Thursday, October 1, 2009

This was written with a mildly interesting Grey's Anatomy on in the background

I'm sitting here watching TV and remembering that I wanted to post something tonight. I haven't been good at keeping this updated, and I haven't really written anything of consequence yet. That seems to be a pattern with me: start something with the best of intentions, play at it for a while, then lose interest and let it fall by the wayside. There's really no purpose to this blog; I just wanted to have a place to write thoughts that are too unwieldy for Twitter and Facebook. That's what this space is, and I guess I have less to say than I once believed.

So, the last couple of weeks have been very productive at work. Our new phone switch is now hosting a number of its very own. It's kinda awesome when you consider that I have no earthly idea how it actually functions. The thing is spitting out dialtone, Caller ID, and other telephony-type accoutrement. I'm really impressed about how much a person can accomplish when he relies on the knowledge and problem-solving ability of other people. Also, I've gotten our DSLAMs to work with the switch to eliminate some parts of the network. Fewer pieces = less to go wrong. We like this. Simple really is beautiful.

And since no one really cares about tech talk (thank you, Wiggly, for reminding me of that), I'll put a few personal things out for consumption. I have been feeling so much better in the last few days than I have in a long while. I can't really point to anything in particular that should make me feel happier; I just do. My friend's bachelor party was this past weekend, and I realized, once again, that I know someone who reacts to situations almost the same way I do. I feel a little bad about putting him in an awkward situation, but he handled it like a champ. In short, a good time was had by all, despite some awkwardness (mostly mine.)

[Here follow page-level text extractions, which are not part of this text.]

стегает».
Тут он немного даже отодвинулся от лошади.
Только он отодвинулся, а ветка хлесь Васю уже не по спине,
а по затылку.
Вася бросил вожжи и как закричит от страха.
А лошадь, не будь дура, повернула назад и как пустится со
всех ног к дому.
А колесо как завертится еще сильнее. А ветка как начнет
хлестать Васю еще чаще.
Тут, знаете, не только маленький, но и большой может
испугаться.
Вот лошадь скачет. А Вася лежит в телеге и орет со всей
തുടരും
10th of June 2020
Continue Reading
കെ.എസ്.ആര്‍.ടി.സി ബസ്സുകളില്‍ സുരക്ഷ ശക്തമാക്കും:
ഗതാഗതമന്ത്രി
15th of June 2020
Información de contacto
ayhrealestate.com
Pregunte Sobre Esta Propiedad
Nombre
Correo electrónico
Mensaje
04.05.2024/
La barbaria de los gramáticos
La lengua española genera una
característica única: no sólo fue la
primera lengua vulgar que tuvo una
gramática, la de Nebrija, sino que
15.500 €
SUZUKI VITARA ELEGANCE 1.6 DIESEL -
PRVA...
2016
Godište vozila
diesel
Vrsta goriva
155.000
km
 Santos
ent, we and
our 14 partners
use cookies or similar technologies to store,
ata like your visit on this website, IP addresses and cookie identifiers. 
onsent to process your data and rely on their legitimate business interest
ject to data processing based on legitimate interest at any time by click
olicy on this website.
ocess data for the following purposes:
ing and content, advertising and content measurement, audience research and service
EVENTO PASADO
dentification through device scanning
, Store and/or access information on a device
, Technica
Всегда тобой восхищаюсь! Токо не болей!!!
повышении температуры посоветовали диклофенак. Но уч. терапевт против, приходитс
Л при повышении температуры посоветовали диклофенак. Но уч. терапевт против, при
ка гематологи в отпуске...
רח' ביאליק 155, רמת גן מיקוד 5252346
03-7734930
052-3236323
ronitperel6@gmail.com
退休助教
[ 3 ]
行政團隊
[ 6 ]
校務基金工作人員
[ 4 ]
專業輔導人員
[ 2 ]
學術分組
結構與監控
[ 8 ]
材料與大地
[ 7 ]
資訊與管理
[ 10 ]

I've deleted my old MySpace account, and it feels good. It was just something I didn't really check anymore, and I hated looking at most of the abominations people created there. Facebook is the flavor-of-the-month, but it's also a damn useful site. That's not to say that it couldn't be better, but it does what I need it to do, which is to provide a place for me to share stories and random thoughts with my friends who don't use digg.com or look at Techdirt, Dvorak Uncensored, Crooks and Liars, The Movie Blog, or any of the other sites I enjoy. Somehow, this has become my main source of interaction with people, which might be sad to some, but it's working for me. I live in a place where I don't have a lot of people around who are interested in the things that get me going, so Facebook is a point of connection with five or so of the 130-ish people who claim to know me and also bother to read one or two of the things that get my hamster on the wheel.

Believe it or not, it's taken an hour for me to write this. I'm tired now, and I want to stop. If you've read this far, you deserve a prize. Please write your Congresscritter for that, as I don't have anything for you. It's going to be a great day tomorrow. I can't say why, but I feel it.

Goodbye for now.

Friday, August 7, 2009

Another Friday night - First post

Hello. If you're reading this, you're probably on the wrong page. I don't quite know what to put here, but I've had a few ideas swirling about. I'm thinking about maybe posting thoughts on random news stories. I realize that I'm breaking new, unexplored territory with that one, but I am not afraid. Mostly, this will be a collection of thoughts I believe are important enough to share with the one other person who may read them. This is a brave new world, and I'm going to dip a toe into the water to see if I like it.

A bit about me: I am a resident of Defiance, Ohio for the time being. It's a nice place, but nothing much happens here. I am employed by an independent telephone company, which shall remain unnamed here so as to avoid embarrassing my co-workers. I have no children, but I'm not totally opposed to them. I am told by most who know me that I am fairly intelligent. This could cut both ways. Either they are correct, or they are morons, and I am average at best.

Most of the opinions expressed on this blog will be ill-informed, unpopular, and downright mean. If you can't handle that, please leave, and never return. I tend to find funny in the darkness, and I kinda like it out of the sun.

As I write this, it is Friday night. I'm lying in my bed and pondering where I went wrong. Twice in my life, so far, I have found someone I truly felt I loved and wanted to pursue a serious relationship with. I watched one of them get married a few years ago, which was a bit surreal. She seemed very happy, and I hope she still is. I was never able to come out of my shell enough to express my feelings for her when I might have had an opportunity. Huge mistake on my part, but I suppose that's what I get.

The other one is a bit of an enigma. I have felt a myriad of emotions over her, and I have no clear idea of her feelings toward me. Sometimes, I feel a bit like a toy she plays with when she is bored with life. I don't have any expectation that she'll ever feel for me what I feel for her. Even if she does, it seems impossible that we could ever be together. The situation depresses me sometimes, but I try not to let it keep me down. I still hold out hope that I'll ever have a chance with her, but it's fading as time goes by.

Either way, I'll keep on living. The alternative seems too final. For now, I'm going to sleep. Big day tomorrow, and I want to be fresh for it.